What is boiling point? (cont.) • The reverse of vaporization is condensation – a gas to a liquid. • As the gas cools, energy is released and its particles slow down • When particles move slowly enough for their attractions to bring them together, droplets of liquid form. • During condensation, the temperature of the substance does not change • After the change of state is complete, the temperature continues to drop.
What is boiling point? (cont.) • Every substance melts and boils at specific temperatures. • A material with high melting and boiling points has particles that are strongly attracted to one another. • A material with low melting and boiling points has particles that are weakly attracted to one another.
What is air pressure? • Air pressure is the force exerted by a gas. • Ex. Blowing up a balloon • The air particles move around rapidly inside the balloon and hit the inner surface of the balloon, exerting pressure on the balloon. • If you squeeze the balloon (increase the pressure), the balloon gets smaller (volume decreases).
What is air pressure?
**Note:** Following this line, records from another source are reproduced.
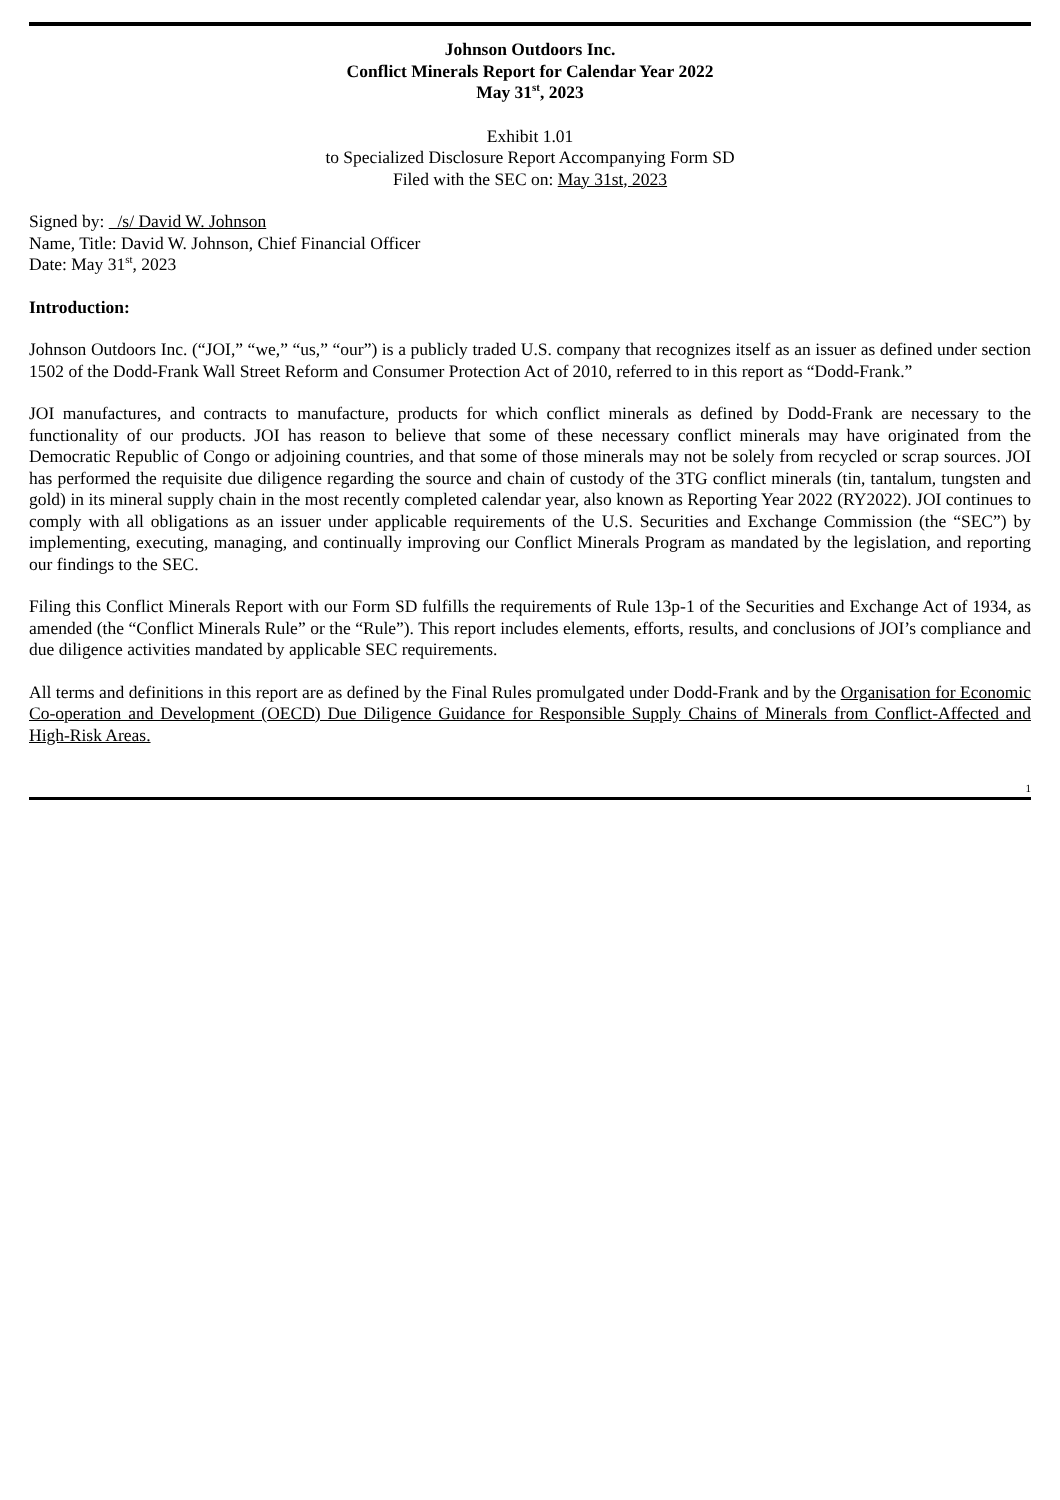Johnson Outdoors Inc.
Conflict Minerals Report for Calendar Year 2022
May 31<sup>st</sup>, 2023
Exhibit 1.01
to Specialized Disclosure Report Accompanying Form SD
Filed with the SEC on: May 31st, 2023
Signed by: /s/ David W. Johnson
Name, Title: David W. Johnson, Chief Financial Officer
Date: May 31<sup>st</sup>, 2023
Introduction:
Johnson Outdoors Inc. (“JOI,” “we,” “us,” “our”) is a publicly traded U.S. company that recognizes itself as an issuer as defined under section 1502 of the Dodd-Frank Wall Street Reform and Consumer Protection Act of 2010, referred to in this report as “Dodd-Frank.”
JOI manufactures, and contracts to manufacture, products for which conflict minerals as defined by Dodd-Frank are necessary to the functionality of our products. JOI has reason to believe that some of these necessary conflict minerals may have originated from the Democratic Republic of Congo or adjoining countries, and that some of those minerals may not be solely from recycled or scrap sources. JOI has performed the requisite due diligence regarding the source and chain of custody of the 3TG conflict minerals (tin, tantalum, tungsten and gold) in its mineral supply chain in the most recently completed calendar year, also known as Reporting Year 2022 (RY2022). JOI continues to comply with all obligations as an issuer under applicable requirements of the U.S. Securities and Exchange Commission (the “SEC”) by implementing, executing, managing, and continually improving our Conflict Minerals Program as mandated by the legislation, and reporting our findings to the SEC.
Filing this Conflict Minerals Report with our Form SD fulfills the requirements of Rule 13p-1 of the Securities and Exchange Act of 1934, as amended (the “Conflict Minerals Rule” or the “Rule”). This report includes elements, efforts, results, and conclusions of JOI’s compliance and due diligence activities mandated by applicable SEC requirements.
All terms and definitions in this report are as defined by the Final Rules promulgated under Dodd-Frank and by the Organisation for Economic Co-operation and Development (OECD) Due Diligence Guidance for Responsible Supply Chains of Minerals from Conflict-Affected and High-Risk Areas.
1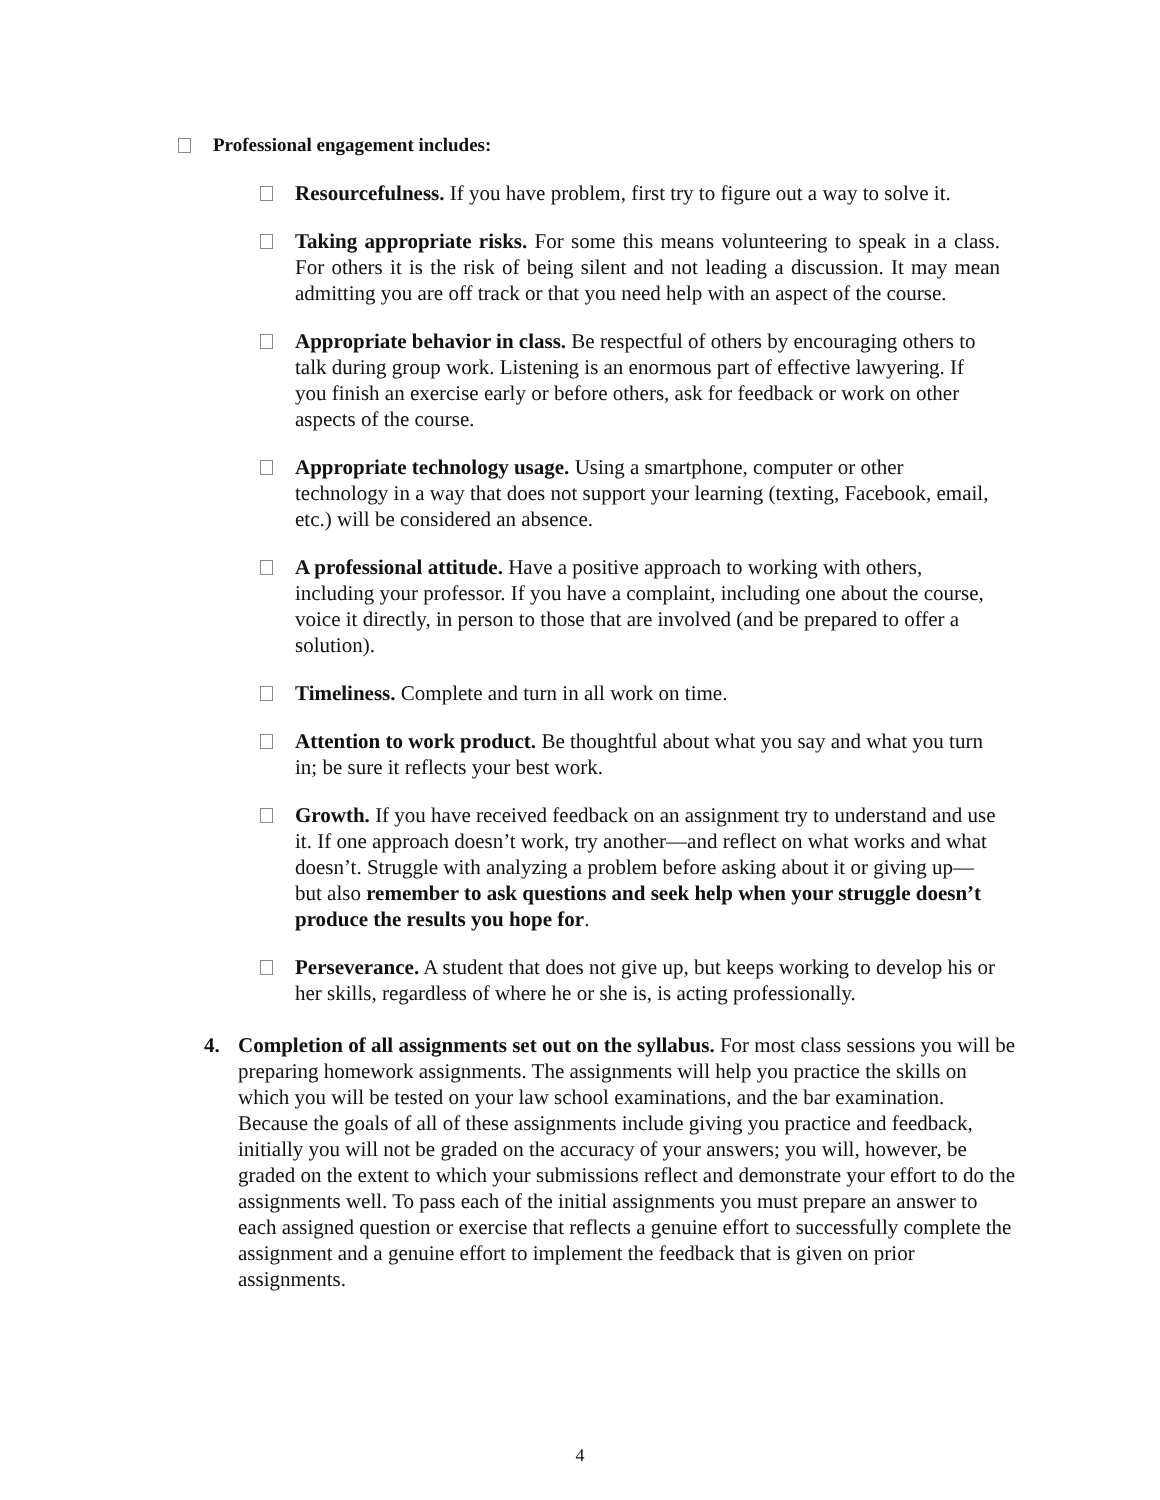Professional engagement includes:
Resourcefulness. If you have problem, first try to figure out a way to solve it.
Taking appropriate risks. For some this means volunteering to speak in a class. For others it is the risk of being silent and not leading a discussion. It may mean admitting you are off track or that you need help with an aspect of the course.
Appropriate behavior in class. Be respectful of others by encouraging others to talk during group work. Listening is an enormous part of effective lawyering. If you finish an exercise early or before others, ask for feedback or work on other aspects of the course.
Appropriate technology usage. Using a smartphone, computer or other technology in a way that does not support your learning (texting, Facebook, email, etc.) will be considered an absence.
A professional attitude. Have a positive approach to working with others, including your professor. If you have a complaint, including one about the course, voice it directly, in person to those that are involved (and be prepared to offer a solution).
Timeliness. Complete and turn in all work on time.
Attention to work product. Be thoughtful about what you say and what you turn in; be sure it reflects your best work.
Growth. If you have received feedback on an assignment try to understand and use it. If one approach doesn’t work, try another—and reflect on what works and what doesn’t. Struggle with analyzing a problem before asking about it or giving up—but also remember to ask questions and seek help when your struggle doesn’t produce the results you hope for.
Perseverance. A student that does not give up, but keeps working to develop his or her skills, regardless of where he or she is, is acting professionally.
4. Completion of all assignments set out on the syllabus. For most class sessions you will be preparing homework assignments. The assignments will help you practice the skills on which you will be tested on your law school examinations, and the bar examination. Because the goals of all of these assignments include giving you practice and feedback, initially you will not be graded on the accuracy of your answers; you will, however, be graded on the extent to which your submissions reflect and demonstrate your effort to do the assignments well. To pass each of the initial assignments you must prepare an answer to each assigned question or exercise that reflects a genuine effort to successfully complete the assignment and a genuine effort to implement the feedback that is given on prior assignments.
4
Ex. Blowing up a balloon (cont.) • If you put the balloon in the freezer (decrease temperature) and keep the pressure the same, the balloon gets smaller (volume decreases). • If you allow the balloon to sit out and warm up (increase temperature) and keep the pressure the same, the balloon will get bigger (volume increases).
Which happens to an object as its temperature increases? A. Its mass increases. B. Its particles move more slowly. C. Its particles move faster. D. Its particles stop moving.